Le ultime parole vennero lette in mezzo al silenzio assoluto. Il giovane alto chinò tristemente la testa. Era evidente che nessuno aveva capito quelle ultime parole. In particolare, le parole: «sarò di ritorno all’ora di pranzo»

avevano, evidentemente, addirittura offeso il lettore e gli ascoltatori. Lo stato d’animo del popolo era intonato su un registro elevato, e quelle parole erano troppo semplici e comprensibili; erano le stesse che avrebbe potuto dire ciascuno di loro, e che perciò non era giusto dicesse un’ordinanza dell’autorità suprema.

Tutti restarono immobili, assorti in un mesto silenzio. Il giovane alto muoveva le labbra e si dondolava.

«A lui bisogna chiederlo!… È proprio lui?… Come no, l’ha chiesto… Perché sennò… Lui spiegherà…» si sentì a un tratto nelle ultime file della folla e l’attenzione generale si rivolse a una carrozza che s’inoltrava nella piazza: era il capo della polizia scortato da due dragoni a cavallo.

Il capo della polizia, che per ordine del conte quella mattina era andato a incendiare le imbarcazioni e, per questo incarico, aveva guadagnato una bella somma che in quel momento si trovava appunto nelle sue tasche, vedendo la folla che gli muoveva incontro, ordinò al cocchiere di fermarsi.

«Chi siete?» gridò a quelli che si avvicinavano, isolati e timidi alla carrozza. «Chi siete?
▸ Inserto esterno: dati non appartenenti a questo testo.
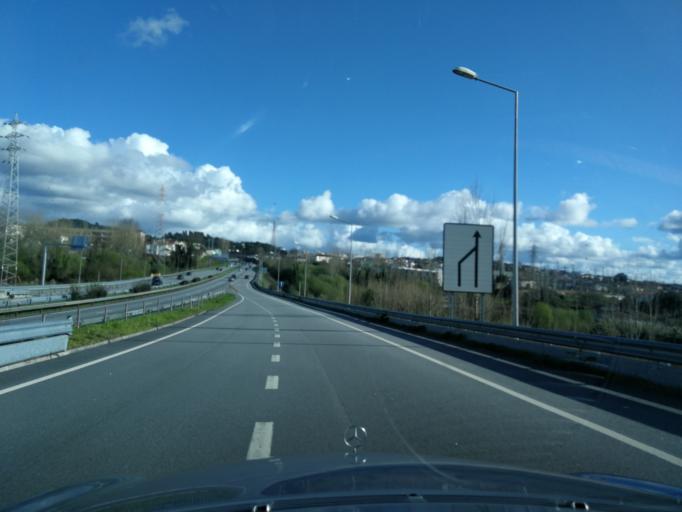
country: PT
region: Braga
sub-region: Braga
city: Braga
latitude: 41.5772
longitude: -8.4335
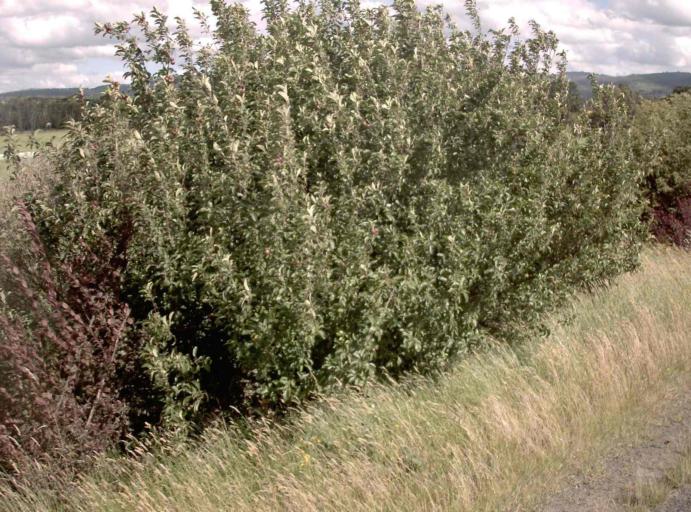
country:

Vi ho fatto una domanda!» ripeté il capo della polizia giacché non aveva avuto risposta.

«Questi, signore,» disse l’impiegato con il cappotto di lana crespa «questi, dopo l’annuncio dell’eccellentissimo conte, desiderano, senza riguardo alla propria vita, rendersi utili; e non è certo una rivolta, come ha avuto a dire l’eccellentissimo conte…»

«Il conte non è partito, è in città, e in quanto a voi verranno presi provvedimenti,» disse il capo della polizia.

«Avanti!» ordinò poi al cocchiere.

La folla si fermò intorno a quei pochi che avevano udito le parole dell’autorità, seguendo con gli occhi la vettura che si allontanava.

Il capo della polizia, intanto, si era voltato indietro spaventato, aveva detto qualcosa al cocchiere e la vettura aveva accelerato l’andatura.

«È un inganno, ragazzi! Che ci porti dal conte in persona!» gridò il giovane alto.

«Non lasciatelo scappare, ragazzi! Deve renderci conto! Fermatelo!» s’alzarono alcune voci dalla folla; il popolo si lanciò all’inseguimento della vettura.

La folla, discorrendo rumorosamente, seguì il capo della polizia fino alla Lubjanka.

«E così anche i signori mercanti se ne sono andati e noi dobbiamo restare qui a crepare? Siamo forse cani, noialtri!» s’udiva ripetere sempre più spesso tra la folla.